• **REQUIRED ACTIONS**
(1) Sum up the liveProject description in two sentences.
(2) Please switch "Write" to "Transcribe" throughout the records below, keeping every other part of them unchanged.

**** EXTRACTED TEXT

GitHub is stuffed full of free and open-source development tools, all with no guarantee that they’re stable, up-to-date, or even still maintained! Companies need a way to ensure that the GitHub projects they’re adopting come with a clean bill of health — and for that, they turn to you!
You’re the CTO of GitHub Health, a unique startup that provides reports and analysis of GitHub software projects. But your findings aren’t based on gossip, they’re based on data. In this liveProject, you’ll build a serverless data system that can extract meaningful data from GitHub, store it in a database, and display the statistics using Google Cloud. Once you’re done, you’ll generate a report for a new client on which of three open-source projects is the best choice for its new DevOps team.
This project is designed for learning purposes and is not a complete, production-ready application or solution.
This liveProject is for early-career data analysts and programmers looking to experiment with serverless data platforms. The project is language-agnostic, and skeleton solutions for Python, Go, Node.js and SQL are available for those who need them. To begin this liveProject, you will need to be familiar with:
- UNIX shell/terminal
- Basic Git
- Basic SQL
- HTTP request/response handling
- Basic summary statistics
you will learn
In this liveProject, you’ll learn how to extract insights from data without having to provision and manage data processing infrastructure. The serverless mindset you develop will help boost your productivity and prove a valuable asset to your career in data science. While this liveProject uses Google Cloud for its solution, the techniques developed are equally applicable to Amazon Web Services and Microsoft Azure.
- Querying Github to extract data
- Executing the code and storing the results of the queries
- Loading query results into a database
- Transforming data using BigQuery SQL functions
- Using Data Studio to draw up reports

********
**** RECORDS SHOWN

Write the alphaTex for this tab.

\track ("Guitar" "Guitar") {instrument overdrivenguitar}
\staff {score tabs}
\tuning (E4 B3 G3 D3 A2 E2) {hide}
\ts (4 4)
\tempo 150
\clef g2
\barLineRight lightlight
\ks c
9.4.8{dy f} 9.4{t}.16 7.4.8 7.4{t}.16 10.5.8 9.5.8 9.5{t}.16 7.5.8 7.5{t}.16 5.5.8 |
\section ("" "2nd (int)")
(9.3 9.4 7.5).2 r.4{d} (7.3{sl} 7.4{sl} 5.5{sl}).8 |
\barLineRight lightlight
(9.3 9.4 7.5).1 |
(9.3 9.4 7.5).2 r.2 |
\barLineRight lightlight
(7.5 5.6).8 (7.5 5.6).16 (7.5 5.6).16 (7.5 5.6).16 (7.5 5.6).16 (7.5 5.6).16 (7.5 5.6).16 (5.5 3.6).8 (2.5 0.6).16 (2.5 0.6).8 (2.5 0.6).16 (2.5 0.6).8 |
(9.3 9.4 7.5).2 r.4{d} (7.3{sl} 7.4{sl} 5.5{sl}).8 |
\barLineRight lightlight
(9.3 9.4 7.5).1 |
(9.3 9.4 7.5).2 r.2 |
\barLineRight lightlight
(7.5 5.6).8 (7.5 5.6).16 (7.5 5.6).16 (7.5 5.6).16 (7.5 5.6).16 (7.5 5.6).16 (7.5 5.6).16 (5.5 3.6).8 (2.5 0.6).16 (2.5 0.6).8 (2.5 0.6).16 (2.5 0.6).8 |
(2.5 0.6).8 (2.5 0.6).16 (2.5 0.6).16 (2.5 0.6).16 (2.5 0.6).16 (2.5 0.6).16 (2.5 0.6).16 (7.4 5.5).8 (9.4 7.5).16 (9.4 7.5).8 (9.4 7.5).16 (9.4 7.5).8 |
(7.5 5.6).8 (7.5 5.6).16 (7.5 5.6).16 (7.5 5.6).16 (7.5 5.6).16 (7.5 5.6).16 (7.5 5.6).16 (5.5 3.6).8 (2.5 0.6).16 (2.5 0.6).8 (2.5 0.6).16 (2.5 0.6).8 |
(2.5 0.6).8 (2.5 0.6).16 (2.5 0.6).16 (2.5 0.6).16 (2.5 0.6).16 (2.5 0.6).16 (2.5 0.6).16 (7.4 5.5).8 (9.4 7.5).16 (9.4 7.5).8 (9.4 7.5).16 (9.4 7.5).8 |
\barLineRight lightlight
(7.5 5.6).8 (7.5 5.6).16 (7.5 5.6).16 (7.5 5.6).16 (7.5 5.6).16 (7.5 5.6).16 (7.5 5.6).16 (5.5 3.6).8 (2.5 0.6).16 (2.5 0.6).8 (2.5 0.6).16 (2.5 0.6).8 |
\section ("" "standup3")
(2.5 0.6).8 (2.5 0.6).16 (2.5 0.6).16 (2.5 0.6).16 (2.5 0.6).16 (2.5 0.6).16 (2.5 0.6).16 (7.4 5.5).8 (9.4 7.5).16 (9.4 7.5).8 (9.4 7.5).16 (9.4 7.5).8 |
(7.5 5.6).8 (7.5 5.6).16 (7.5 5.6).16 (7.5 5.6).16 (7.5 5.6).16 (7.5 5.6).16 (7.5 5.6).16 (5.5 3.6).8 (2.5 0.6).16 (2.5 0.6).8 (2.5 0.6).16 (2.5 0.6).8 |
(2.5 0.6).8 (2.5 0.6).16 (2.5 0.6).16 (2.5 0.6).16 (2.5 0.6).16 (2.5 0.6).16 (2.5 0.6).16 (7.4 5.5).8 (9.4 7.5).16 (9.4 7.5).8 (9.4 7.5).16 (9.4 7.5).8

********

• **OUTPUTS IN ORDER**
(1) In this liveProject, you play the CTO of GitHub Health and build a serverless data system on Google Cloud that extracts data from GitHub, stores it in a database, and displays the statistics, then report to a new client on which of three open-source projects best suits its new DevOps team. The project is aimed at early-career data analysts and programmers, is language-agnostic with skeleton solutions in Python, Go, Node.js and SQL, and teaches techniques that apply equally to Amazon Web Services and Microsoft Azure.

(2)
Transcribe the alphaTex for this tab.

\track ("Guitar" "Guitar") {instrument overdrivenguitar}
\staff {score tabs}
\tuning (E4 B3 G3 D3 A2 E2) {hide}
\ts (4 4)
\tempo 150
\clef g2
\barLineRight lightlight
\ks c
9.4.8{dy f} 9.4{t}.16 7.4.8 7.4{t}.16 10.5.8 9.5.8 9.5{t}.16 7.5.8 7.5{t}.16 5.5.8 |
\section ("" "2nd (int)")
(9.3 9.4 7.5).2 r.4{d} (7.3{sl} 7.4{sl} 5.5{sl}).8 |
\barLineRight lightlight
(9.3 9.4 7.5).1 |
(9.3 9.4 7.5).2 r.2 |
\barLineRight lightlight
(7.5 5.6).8 (7.5 5.6).16 (7.5 5.6).16 (7.5 5.6).16 (7.5 5.6).16 (7.5 5.6).16 (7.5 5.6).16 (5.5 3.6).8 (2.5 0.6).16 (2.5 0.6).8 (2.5 0.6).16 (2.5 0.6).8 |
(9.3 9.4 7.5).2 r.4{d} (7.3{sl} 7.4{sl} 5.5{sl}).8 |
\barLineRight lightlight
(9.3 9.4 7.5).1 |
(9.3 9.4 7.5).2 r.2 |
\barLineRight lightlight
(7.5 5.6).8 (7.5 5.6).16 (7.5 5.6).16 (7.5 5.6).16 (7.5 5.6).16 (7.5 5.6).16 (7.5 5.6).16 (5.5 3.6).8 (2.5 0.6).16 (2.5 0.6).8 (2.5 0.6).16 (2.5 0.6).8 |
(2.5 0.6).8 (2.5 0.6).16 (2.5 0.6).16 (2.5 0.6).16 (2.5 0.6).16 (2.5 0.6).16 (2.5 0.6).16 (7.4 5.5).8 (9.4 7.5).16 (9.4 7.5).8 (9.4 7.5).16 (9.4 7.5).8 |
(7.5 5.6).8 (7.5 5.6).16 (7.5 5.6).16 (7.5 5.6).16 (7.5 5.6).16 (7.5 5.6).16 (7.5 5.6).16 (5.5 3.6).8 (2.5 0.6).16 (2.5 0.6).8 (2.5 0.6).16 (2.5 0.6).8 |
(2.5 0.6).8 (2.5 0.6).16 (2.5 0.6).16 (2.5 0.6).16 (2.5 0.6).16 (2.5 0.6).16 (2.5 0.6).16 (7.4 5.5).8 (9.4 7.5).16 (9.4 7.5).8 (9.4 7.5).16 (9.4 7.5).8 |
\barLineRight lightlight
(7.5 5.6).8 (7.5 5.6).16 (7.5 5.6).16 (7.5 5.6).16 (7.5 5.6).16 (7.5 5.6).16 (7.5 5.6).16 (5.5 3.6).8 (2.5 0.6).16 (2.5 0.6).8 (2.5 0.6).16 (2.5 0.6).8 |
\section ("" "standup3")
(2.5 0.6).8 (2.5 0.6).16 (2.5 0.6).16 (2.5 0.6).16 (2.5 0.6).16 (2.5 0.6).16 (2.5 0.6).16 (7.4 5.5).8 (9.4 7.5).16 (9.4 7.5).8 (9.4 7.5).16 (9.4 7.5).8 |
(7.5 5.6).8 (7.5 5.6).16 (7.5 5.6).16 (7.5 5.6).16 (7.5 5.6).16 (7.5 5.6).16 (7.5 5.6).16 (5.5 3.6).8 (2.5 0.6).16 (2.5 0.6).8 (2.5 0.6).16 (2.5 0.6).8 |
(2.5 0.6).8 (2.5 0.6).16 (2.5 0.6).16 (2.5 0.6).16 (2.5 0.6).16 (2.5 0.6).16 (2.5 0.6).16 (7.4 5.5).8 (9.4 7.5).16 (9.4 7.5).8 (9.4 7.5).16 (9.4 7.5).8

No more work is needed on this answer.